Kolejny protest przeciwko homofobicznej ciężarówce fundacji "Pro-Prawo do Życia". W środę na Saskiej Kępie grupa osób na krótko zablokowała jej przejazd przez Warszawę.
Jak opisuje stołeczna "Gazeta Wyborcza", gdy około godziny 13:00 kilka osób wyszło na przejście dla pieszych przed ciężarówką i przez około 20 minut blokowało jej przejazd. W końcu na miejscu pojawiła się policja, która umożliwiła furgonetce przejechanie dalej. Poza osobami blokującymi pojazd jedna osoba pomazała plandekę z homofobicznym hejtem farbą w spreju.
Portal TVN Warszawa informuje, że policja spisała kierowcę ciężarówki, osoby blokujące jej przejazd oraz mężczyznę, który pomazał plandekę farbą. Nikt nie został zatrzymany, policja sporządziła dokumentację zdarzenia.
To kolejne w tym roku zatrzymanie furgonetki, która z głośników i na plandekach głosi hasła szczujące na osoby LGBT. Wśród oszczerstw jest m.in. przyrównanie homoseksualizmu do pedofilii.

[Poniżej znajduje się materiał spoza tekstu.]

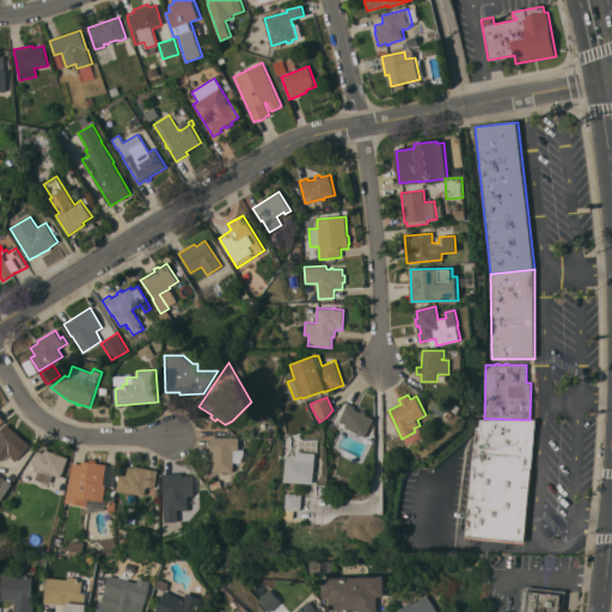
[(344,427),(346,424),(341,422),(343,418),(341,417),(348,403),(356,407),(355,409),(361,412),(362,409),(367,411),(366,415),(374,418),(366,436),(344,427)]
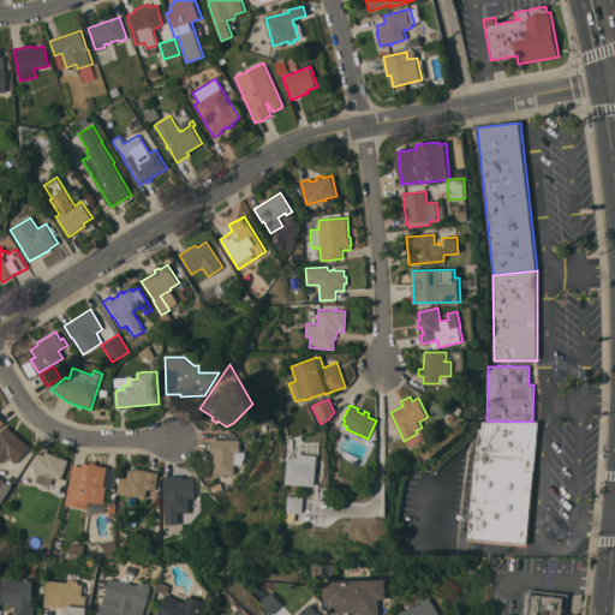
[(538,422),(527,544),(469,539),(478,429),(481,429),(481,422),(487,421),(532,422),(538,422)]
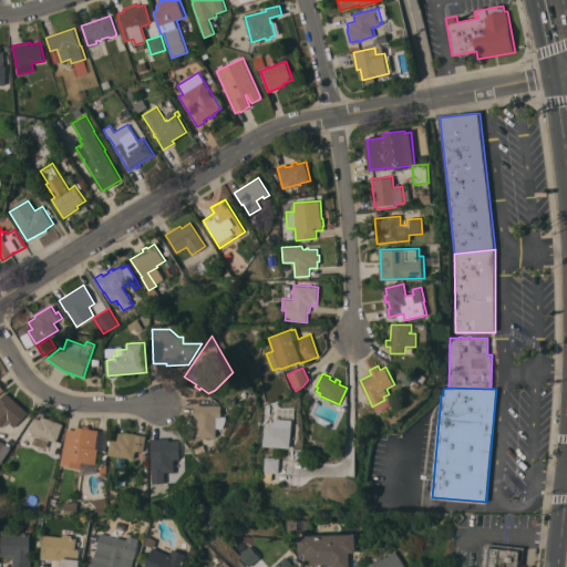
[(28,412),(14,428),(9,422),(10,421),(9,420),(2,428),(0,425),(0,400),(7,392),(28,412)]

To także ws. tej ciężarówki zatrzymano i postawiono zarzuty aktywistce LGBT Margot.
Kampania Przeciwko Homofobii radzi na swojej stronie, by na homofobiczne hasła na samochodach czy plakatach reagować przez zgłoszenie wykroczenia polegającego na "zakłóceniu spokoju, porządku publicznego i wywołania zgorszenia w miejscu publicznym".